Task directions: Every record here must be set down once more, precisely as it reads.

Dataset entries:
:::::

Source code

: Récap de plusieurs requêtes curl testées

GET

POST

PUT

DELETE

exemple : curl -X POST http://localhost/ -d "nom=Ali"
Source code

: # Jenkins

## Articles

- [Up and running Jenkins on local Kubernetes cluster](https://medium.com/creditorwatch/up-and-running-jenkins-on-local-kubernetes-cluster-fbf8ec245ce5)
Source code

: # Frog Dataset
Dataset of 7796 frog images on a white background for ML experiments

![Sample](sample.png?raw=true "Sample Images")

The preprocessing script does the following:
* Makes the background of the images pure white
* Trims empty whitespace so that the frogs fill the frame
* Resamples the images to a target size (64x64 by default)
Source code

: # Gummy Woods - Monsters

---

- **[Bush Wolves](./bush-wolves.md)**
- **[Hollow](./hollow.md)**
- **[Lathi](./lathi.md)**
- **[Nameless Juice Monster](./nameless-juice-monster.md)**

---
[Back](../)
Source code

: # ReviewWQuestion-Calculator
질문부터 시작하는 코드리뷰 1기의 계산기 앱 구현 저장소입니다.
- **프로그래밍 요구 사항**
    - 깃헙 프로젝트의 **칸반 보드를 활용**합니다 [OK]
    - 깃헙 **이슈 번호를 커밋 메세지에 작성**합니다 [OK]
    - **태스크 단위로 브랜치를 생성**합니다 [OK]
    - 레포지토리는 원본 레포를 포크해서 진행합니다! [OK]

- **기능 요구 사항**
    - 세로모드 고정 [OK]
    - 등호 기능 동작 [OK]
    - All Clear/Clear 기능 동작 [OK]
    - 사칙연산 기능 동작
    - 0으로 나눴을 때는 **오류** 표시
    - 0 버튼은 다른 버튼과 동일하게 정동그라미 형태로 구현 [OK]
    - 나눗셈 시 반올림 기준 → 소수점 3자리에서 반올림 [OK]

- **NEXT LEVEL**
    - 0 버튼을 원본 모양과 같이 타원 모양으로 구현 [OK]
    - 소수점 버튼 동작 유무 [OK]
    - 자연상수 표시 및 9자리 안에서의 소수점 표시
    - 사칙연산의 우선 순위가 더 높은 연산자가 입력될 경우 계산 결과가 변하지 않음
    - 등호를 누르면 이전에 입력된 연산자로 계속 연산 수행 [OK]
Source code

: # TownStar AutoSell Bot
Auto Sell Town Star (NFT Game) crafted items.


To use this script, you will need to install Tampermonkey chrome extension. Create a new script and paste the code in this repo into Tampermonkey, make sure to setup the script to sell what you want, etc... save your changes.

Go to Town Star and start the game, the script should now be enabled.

:::::

Your solution:
Source code

: Récap de plusieurs requêtes curl testées

GET

POST

PUT

DELETE

exemple : curl -X POST http://localhost/ -d "nom=Ali"
Source code

: # Jenkins

## Articles

- [Up and running Jenkins on local Kubernetes cluster](https://medium.com/creditorwatch/up-and-running-jenkins-on-local-kubernetes-cluster-fbf8ec245ce5)
Source code

: # Frog Dataset
Dataset of 7796 frog images on a white background for ML experiments

![Sample](sample.png?raw=true "Sample Images")

The preprocessing script does the following:
* Makes the background of the images pure white
* Trims empty whitespace so that the frogs fill the frame
* Resamples the images to a target size (64x64 by default)
Source code

: # Gummy Woods - Monsters

---

- **[Bush Wolves](./bush-wolves.md)**
- **[Hollow](./hollow.md)**
- **[Lathi](./lathi.md)**
- **[Nameless Juice Monster](./nameless-juice-monster.md)**

---
[Back](../)
Source code

: # ReviewWQuestion-Calculator
질문부터 시작하는 코드리뷰 1기의 계산기 앱 구현 저장소입니다.
- **프로그래밍 요구 사항**
    - 깃헙 프로젝트의 **칸반 보드를 활용**합니다 [OK]
    - 깃헙 **이슈 번호를 커밋 메세지에 작성**합니다 [OK]
    - **태스크 단위로 브랜치를 생성**합니다 [OK]
    - 레포지토리는 원본 레포를 포크해서 진행합니다! [OK]

- **기능 요구 사항**
    - 세로모드 고정 [OK]
    - 등호 기능 동작 [OK]
    - All Clear/Clear 기능 동작 [OK]
    - 사칙연산 기능 동작
    - 0으로 나눴을 때는 **오류** 표시
    - 0 버튼은 다른 버튼과 동일하게 정동그라미 형태로 구현 [OK]
    - 나눗셈 시 반올림 기준 → 소수점 3자리에서 반올림 [OK]

- **NEXT LEVEL**
    - 0 버튼을 원본 모양과 같이 타원 모양으로 구현 [OK]
    - 소수점 버튼 동작 유무 [OK]
    - 자연상수 표시 및 9자리 안에서의 소수점 표시
    - 사칙연산의 우선 순위가 더 높은 연산자가 입력될 경우 계산 결과가 변하지 않음
    - 등호를 누르면 이전에 입력된 연산자로 계속 연산 수행 [OK]
Source code

: # TownStar AutoSell Bot
Auto Sell Town Star (NFT Game) crafted items.


To use this script, you will need to install Tampermonkey chrome extension. Create a new script and paste the code in this repo into Tampermonkey, make sure to setup the script to sell what you want, etc... save your changes.

Go to Town Star and start the game, the script should now be enabled.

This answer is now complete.